_TREŚĆ POLECENIA:_ Proszę wyodrębnić wszystkie wiersze z każdego z poniższych wpisów i przepisać je bez żadnych zmian.

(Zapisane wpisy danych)
+===+

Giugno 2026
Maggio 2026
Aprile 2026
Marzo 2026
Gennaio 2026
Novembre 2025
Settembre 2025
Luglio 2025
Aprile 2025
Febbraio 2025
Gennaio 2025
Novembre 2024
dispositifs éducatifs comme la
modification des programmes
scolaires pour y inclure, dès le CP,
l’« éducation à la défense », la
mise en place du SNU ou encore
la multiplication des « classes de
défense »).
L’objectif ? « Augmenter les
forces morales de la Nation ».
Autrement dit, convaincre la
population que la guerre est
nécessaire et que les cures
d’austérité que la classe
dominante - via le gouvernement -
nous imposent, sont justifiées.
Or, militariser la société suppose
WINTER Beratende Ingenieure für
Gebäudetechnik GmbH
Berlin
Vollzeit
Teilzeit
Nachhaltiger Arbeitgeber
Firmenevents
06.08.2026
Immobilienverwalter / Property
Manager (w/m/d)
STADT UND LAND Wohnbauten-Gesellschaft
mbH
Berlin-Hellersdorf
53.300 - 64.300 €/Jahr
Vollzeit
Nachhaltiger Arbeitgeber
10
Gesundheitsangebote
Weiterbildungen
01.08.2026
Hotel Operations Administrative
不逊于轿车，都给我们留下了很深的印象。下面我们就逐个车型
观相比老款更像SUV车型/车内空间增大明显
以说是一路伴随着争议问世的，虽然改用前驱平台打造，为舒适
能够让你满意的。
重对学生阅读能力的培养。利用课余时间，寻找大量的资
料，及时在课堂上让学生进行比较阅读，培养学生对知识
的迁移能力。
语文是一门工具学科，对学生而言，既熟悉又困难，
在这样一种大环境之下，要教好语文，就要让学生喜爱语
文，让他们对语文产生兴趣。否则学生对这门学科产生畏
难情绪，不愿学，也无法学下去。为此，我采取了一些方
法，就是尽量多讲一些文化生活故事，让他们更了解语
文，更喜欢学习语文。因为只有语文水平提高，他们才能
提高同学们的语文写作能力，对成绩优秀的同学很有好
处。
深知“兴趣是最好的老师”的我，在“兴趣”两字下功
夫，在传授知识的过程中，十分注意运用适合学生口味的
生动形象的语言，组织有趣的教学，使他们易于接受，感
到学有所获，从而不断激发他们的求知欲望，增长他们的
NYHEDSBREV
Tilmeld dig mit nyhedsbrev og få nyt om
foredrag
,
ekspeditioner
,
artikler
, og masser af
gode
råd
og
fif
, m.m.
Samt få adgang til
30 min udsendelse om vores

+===+

_TWOJE ROZWIĄZANIE:_
Giugno 2026
Maggio 2026
Aprile 2026
Marzo 2026
Gennaio 2026
Novembre 2025
Settembre 2025
Luglio 2025
Aprile 2025
Febbraio 2025
Gennaio 2025
Novembre 2024
dispositifs éducatifs comme la
modification des programmes
scolaires pour y inclure, dès le CP,
l’« éducation à la défense », la
mise en place du SNU ou encore
la multiplication des « classes de
défense »).
L’objectif ? « Augmenter les
forces morales de la Nation ».
Autrement dit, convaincre la
population que la guerre est
nécessaire et que les cures
d’austérité que la classe
dominante - via le gouvernement -
nous imposent, sont justifiées.
Or, militariser la société suppose
WINTER Beratende Ingenieure für
Gebäudetechnik GmbH
Berlin
Vollzeit
Teilzeit
Nachhaltiger Arbeitgeber
Firmenevents
06.08.2026
Immobilienverwalter / Property
Manager (w/m/d)
STADT UND LAND Wohnbauten-Gesellschaft
mbH
Berlin-Hellersdorf
53.300 - 64.300 €/Jahr
Vollzeit
Nachhaltiger Arbeitgeber
10
Gesundheitsangebote
Weiterbildungen
01.08.2026
Hotel Operations Administrative
不逊于轿车，都给我们留下了很深的印象。下面我们就逐个车型
观相比老款更像SUV车型/车内空间增大明显
以说是一路伴随着争议问世的，虽然改用前驱平台打造，为舒适
能够让你满意的。
重对学生阅读能力的培养。利用课余时间，寻找大量的资
料，及时在课堂上让学生进行比较阅读，培养学生对知识
的迁移能力。
语文是一门工具学科，对学生而言，既熟悉又困难，
在这样一种大环境之下，要教好语文，就要让学生喜爱语
文，让他们对语文产生兴趣。否则学生对这门学科产生畏
难情绪，不愿学，也无法学下去。为此，我采取了一些方
法，就是尽量多讲一些文化生活故事，让他们更了解语
文，更喜欢学习语文。因为只有语文水平提高，他们才能
提高同学们的语文写作能力，对成绩优秀的同学很有好
处。
深知“兴趣是最好的老师”的我，在“兴趣”两字下功
夫，在传授知识的过程中，十分注意运用适合学生口味的
生动形象的语言，组织有趣的教学，使他们易于接受，感
到学有所获，从而不断激发他们的求知欲望，增长他们的
NYHEDSBREV
Tilmeld dig mit nyhedsbrev og få nyt om
foredrag
,
ekspeditioner
,
artikler
, og masser af
gode
råd
og
fif
, m.m.
Samt få adgang til
30 min udsendelse om vores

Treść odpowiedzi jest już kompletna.